- _TASKS_
[A] In the raking strategies thread, how many outside rounds of a field does T&LSkaarfarms mow first?
[B] Rewrite the records from their start through the line holding "Which series has the largest", inclusive, replacing "chart" with "graph" and changing nothing else.

(READING TEXT Opens)

# Raking strategies



## JD3430 (Jan 1, 2012)

Do you have this problem?

I find each of my fields are a series of micro climates. As you would expect, in many of them the center of the field is sunny and dries faster. However, the edges of the fields near tree lines take forever to dry.
Have you ever cut your field, then rake the outer edges inward? Say 50-100 feet towards the center of the field to get the fresh cut forage away from the trees and into the sun?

I did this out of desperation to get my hay to dry faster because rain was just a few days away.
Of course the problem is the hay is very thick since I'm raking outer rows on top of the rows back in from the edges.

Anyone do this- rake the outer edge forage away from trees towards middle of field?


----------



## NewBerlinBaler (May 30, 2011)

My fields are also surrounded by forest land - and the perimeters are shaded. I've not tried your technique yet but there may come a time...​


----------



## mlappin (Jun 25, 2009)

Ted the outsides along the tree lines repeatedly. Better yet do some trimming to thin the tree line out and get some firewood in the process. If neither of those are feasible get some cows and feed the wet stuff to them. Better yet, once you get better established don't rent the PITA fields far as drying wise for hay.


----------



## T&LSkaarfarms (Dec 11, 2011)

I live in Northcentral WI and have this issue with a few fields. Depending on the mood I am in and how fast I need to bale sometimes I will mow the outside rounds of the field, (I do 6), as soon as the dew goes off. Once I am done with one of the fields I will go to another field that has the same issue and do the same. Luckily for me I only have about 3 10 acre fields that this is ever a problem so it is not that big of a deal for me to move. When I am done with the outside rounds on these fields I just work back and do the middles... I also try to mow these on the hottest days of stretch of good weather. I just bought a diskbine, but have used a NH 479 for the last 15 years. No tedder. 5 bar rake. I almost always double windrow my hay. Yes, there will be an occasional heavy bale in the wagon, but not enough for me to be concerned about... Sometimes the windrows are pretty big and I am just barely creeping along, but I try very hard to keep my stroke count around 60/minute and 12/bale. I always figure if I go a little slower with big windrows it is less bouncing around in the fields and theoretically I should be baling about the same amount of hay per hour. Plus, the bales seem to come out the best this way... I certainly work the hell out of my old NH 270. The old timers keep telling me thats how they were made to bale. Everyone else thinks I push it a little hard. Nothing ever breaks really so I will side with the old timers. haha


----------



## urednecku (Oct 18, 2010)

I had/have the same problem in 2 of my small fields. Raking to the middle was not an option...it was all the rake would roll without clogging up just pulling thru 1 time after tedding. I did tedd a couple times, then raked to get some ground exposed to the air. When I did try to just roll the windrow over to air the bottom, I had one hell-of-a-time trying to keep the rake from clogging. I finally just gave up, let it air another day then baled later in the afternoon.


----------



## JD3430 (Jan 1, 2012)

This is the case with my 2nd biggest field (40 acres) and I don't want to lose it.

(READING TEXT Closes)
(TASK DATA Opens)

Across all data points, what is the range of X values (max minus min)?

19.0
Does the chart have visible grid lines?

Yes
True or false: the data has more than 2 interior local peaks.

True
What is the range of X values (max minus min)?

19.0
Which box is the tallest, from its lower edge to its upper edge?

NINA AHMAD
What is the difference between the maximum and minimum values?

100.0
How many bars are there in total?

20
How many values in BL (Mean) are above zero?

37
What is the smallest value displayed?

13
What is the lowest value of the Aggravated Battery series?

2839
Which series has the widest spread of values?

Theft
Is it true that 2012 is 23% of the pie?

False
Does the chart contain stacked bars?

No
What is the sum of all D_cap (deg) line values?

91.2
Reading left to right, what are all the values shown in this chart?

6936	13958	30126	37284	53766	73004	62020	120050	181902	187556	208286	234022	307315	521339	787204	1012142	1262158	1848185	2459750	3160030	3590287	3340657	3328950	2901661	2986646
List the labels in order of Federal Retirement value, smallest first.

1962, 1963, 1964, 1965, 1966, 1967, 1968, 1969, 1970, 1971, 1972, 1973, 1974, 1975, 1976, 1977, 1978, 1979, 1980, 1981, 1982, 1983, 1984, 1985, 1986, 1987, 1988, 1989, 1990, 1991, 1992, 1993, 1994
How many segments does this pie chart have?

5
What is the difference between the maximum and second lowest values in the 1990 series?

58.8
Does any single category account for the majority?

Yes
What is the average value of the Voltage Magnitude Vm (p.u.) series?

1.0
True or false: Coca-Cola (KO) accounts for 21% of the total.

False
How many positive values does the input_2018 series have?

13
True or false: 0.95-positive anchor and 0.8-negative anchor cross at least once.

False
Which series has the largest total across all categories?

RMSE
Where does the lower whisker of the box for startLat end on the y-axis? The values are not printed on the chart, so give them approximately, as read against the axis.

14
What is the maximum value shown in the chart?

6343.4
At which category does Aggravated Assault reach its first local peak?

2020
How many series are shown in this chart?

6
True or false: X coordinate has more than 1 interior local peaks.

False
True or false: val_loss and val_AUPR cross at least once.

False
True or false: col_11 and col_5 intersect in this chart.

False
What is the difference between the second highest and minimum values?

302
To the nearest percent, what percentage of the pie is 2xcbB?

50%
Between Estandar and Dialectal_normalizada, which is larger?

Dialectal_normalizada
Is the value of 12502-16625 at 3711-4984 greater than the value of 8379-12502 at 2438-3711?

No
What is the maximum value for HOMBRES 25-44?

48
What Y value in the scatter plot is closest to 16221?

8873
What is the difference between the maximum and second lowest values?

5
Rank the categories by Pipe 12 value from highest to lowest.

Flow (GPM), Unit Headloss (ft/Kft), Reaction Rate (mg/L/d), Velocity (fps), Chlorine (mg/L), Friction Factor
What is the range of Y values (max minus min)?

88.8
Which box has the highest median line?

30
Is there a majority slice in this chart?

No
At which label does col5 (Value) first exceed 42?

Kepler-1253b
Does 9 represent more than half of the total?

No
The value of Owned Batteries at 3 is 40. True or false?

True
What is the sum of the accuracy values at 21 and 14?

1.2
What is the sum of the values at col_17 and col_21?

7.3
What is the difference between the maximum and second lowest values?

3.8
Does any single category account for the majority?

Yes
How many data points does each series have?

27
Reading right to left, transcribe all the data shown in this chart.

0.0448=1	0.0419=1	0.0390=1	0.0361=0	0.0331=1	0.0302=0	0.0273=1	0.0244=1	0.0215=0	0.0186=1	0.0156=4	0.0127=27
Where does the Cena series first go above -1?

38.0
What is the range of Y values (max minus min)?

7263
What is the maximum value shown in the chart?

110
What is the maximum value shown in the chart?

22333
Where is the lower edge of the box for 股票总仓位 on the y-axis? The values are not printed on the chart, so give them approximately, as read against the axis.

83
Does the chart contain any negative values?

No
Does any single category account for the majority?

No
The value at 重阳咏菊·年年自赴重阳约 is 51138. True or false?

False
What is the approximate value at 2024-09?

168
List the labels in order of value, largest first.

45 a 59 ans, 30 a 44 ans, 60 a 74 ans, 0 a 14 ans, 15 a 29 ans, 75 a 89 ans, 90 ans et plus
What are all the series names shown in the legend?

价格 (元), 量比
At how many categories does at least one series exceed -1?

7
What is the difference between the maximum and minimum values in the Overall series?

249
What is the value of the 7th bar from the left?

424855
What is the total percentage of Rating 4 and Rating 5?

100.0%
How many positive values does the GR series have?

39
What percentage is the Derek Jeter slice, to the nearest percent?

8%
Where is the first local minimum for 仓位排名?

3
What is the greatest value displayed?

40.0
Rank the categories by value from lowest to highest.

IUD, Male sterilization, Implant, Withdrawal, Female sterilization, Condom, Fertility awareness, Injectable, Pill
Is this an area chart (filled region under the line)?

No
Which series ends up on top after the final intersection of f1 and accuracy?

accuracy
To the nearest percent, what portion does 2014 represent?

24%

(TASK DATA Closes)

- _ANSWERS GIVEN_
[A] Six outside rounds.

[B]
Across all data points, what is the range of X values (max minus min)?

19.0
Does the graph have visible grid lines?

Yes
True or false: the data has more than 2 interior local peaks.

True
What is the range of X values (max minus min)?

19.0
Which box is the tallest, from its lower edge to its upper edge?

NINA AHMAD
What is the difference between the maximum and minimum values?

100.0
How many bars are there in total?

20
How many values in BL (Mean) are above zero?

37
What is the smallest value displayed?

13
What is the lowest value of the Aggravated Battery series?

2839
Which series has the widest spread of values?

Theft
Is it true that 2012 is 23% of the pie?

False
Does the graph contain stacked bars?

No
What is the sum of all D_cap (deg) line values?

91.2
Reading left to right, what are all the values shown in this graph?

6936	13958	30126	37284	53766	73004	62020	120050	181902	187556	208286	234022	307315	521339	787204	1012142	1262158	1848185	2459750	3160030	3590287	3340657	3328950	2901661	2986646
List the labels in order of Federal Retirement value, smallest first.

1962, 1963, 1964, 1965, 1966, 1967, 1968, 1969, 1970, 1971, 1972, 1973, 1974, 1975, 1976, 1977, 1978, 1979, 1980, 1981, 1982, 1983, 1984, 1985, 1986, 1987, 1988, 1989, 1990, 1991, 1992, 1993, 1994
How many segments does this pie graph have?

5
What is the difference between the maximum and second lowest values in the 1990 series?

58.8
Does any single category account for the majority?

Yes
What is the average value of the Voltage Magnitude Vm (p.u.) series?

1.0
True or false: Coca-Cola (KO) accounts for 21% of the total.

False
How many positive values does the input_2018 series have?

13
True or false: 0.95-positive anchor and 0.8-negative anchor cross at least once.

False
Which series has the largest total across all categories?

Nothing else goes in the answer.